Authentication is simultaneously one the most and least important parts of your application. By default, most mobile apps will remember the user’s credentials (since phones are normally personal devices). This means that the user might spend a couple of minutes signing up, or a few seconds logging in and not need to authenticate again for weeks, months, or maybe even until they buy a new phone!

At the same time, authentication is incredibly fundamental to most apps. I don’t need to stress why it’s important, but in case you need reminding, user information breaches can cost businesses millions of pounds in fines.

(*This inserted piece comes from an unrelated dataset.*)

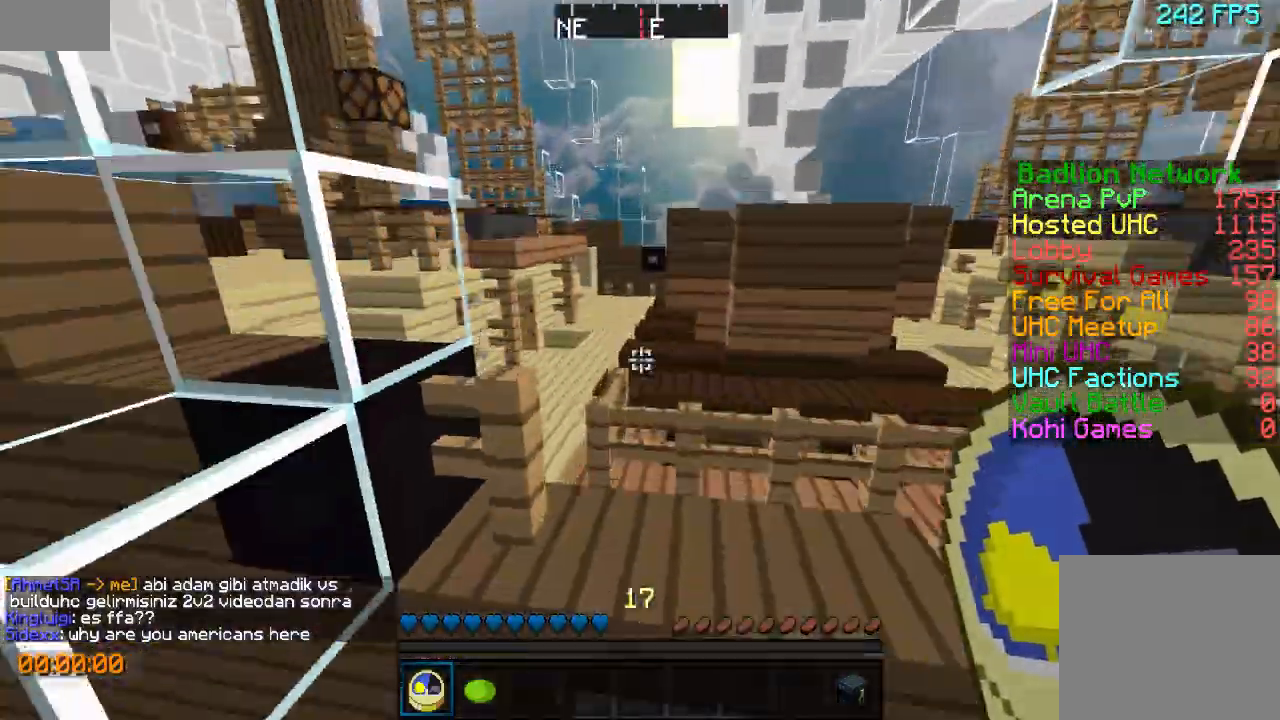
{"keys": ["w"], "events": []}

We’ve built our fair share of auth over the years, and it’s always a long and tedious process which can end up taking weeks to finish.

I’m not going to be focusing on why you shouldn’t implement your own authentication logic on the backend. There are plenty of available articles talking about why building auth logic from scratch is a bad idea and auth SaaS solutions are spawning faster than Javascript frameworks.

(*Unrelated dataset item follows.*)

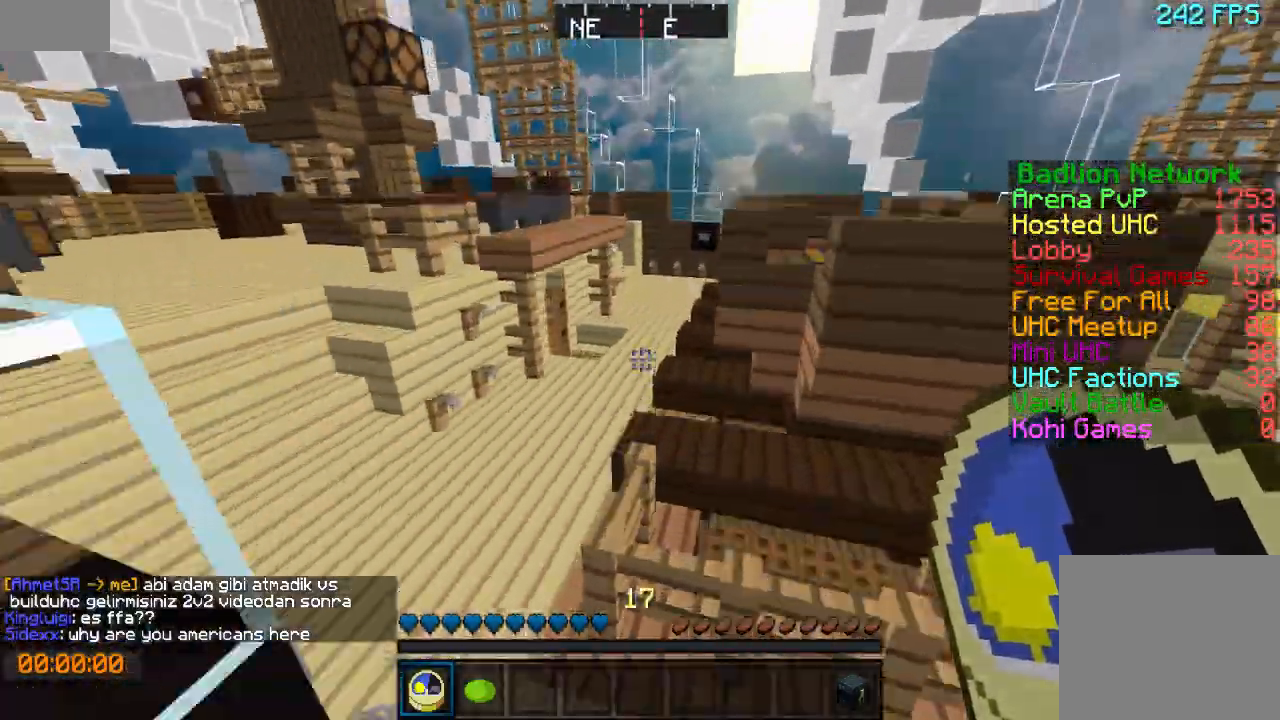
{"keys": ["w"], "events": []}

Instead, this article is focused on the waste of building authentication UIs on the frontend. Even with an Auth provider, creating the frontend-side of your app’s authentication can still be a long and tedious process. We’ll cover why the time spent here isn’t a good investment, and what prebuilt solutions you can use to accelerate your team’s delivery, focusing instead on what really matters to your users.

The most MVP, basic Auth UI

Let’s adopt an MVP mindset: the simplest implementation of an authentication flow in any app will require:

• Sign-up screen
• Login screen
• Reset account/password screen

These are the screens that you’ll need to implement at a minimum for most apps, and they can end up taking a few days to create the components, wire navigation between them, handle the respective success & error state, among other edge cases.

If you want to be extra, you can throw in Google, Apple, Facebook, password-less, biometric auth, and the possibilities are endless. Each one of these adds extra work and will require some notable development time.

All of this work is for the minuscule amount of time that the user will be interacting with the app’s authentication - a couple of minutes in the whole lifecycle of the application.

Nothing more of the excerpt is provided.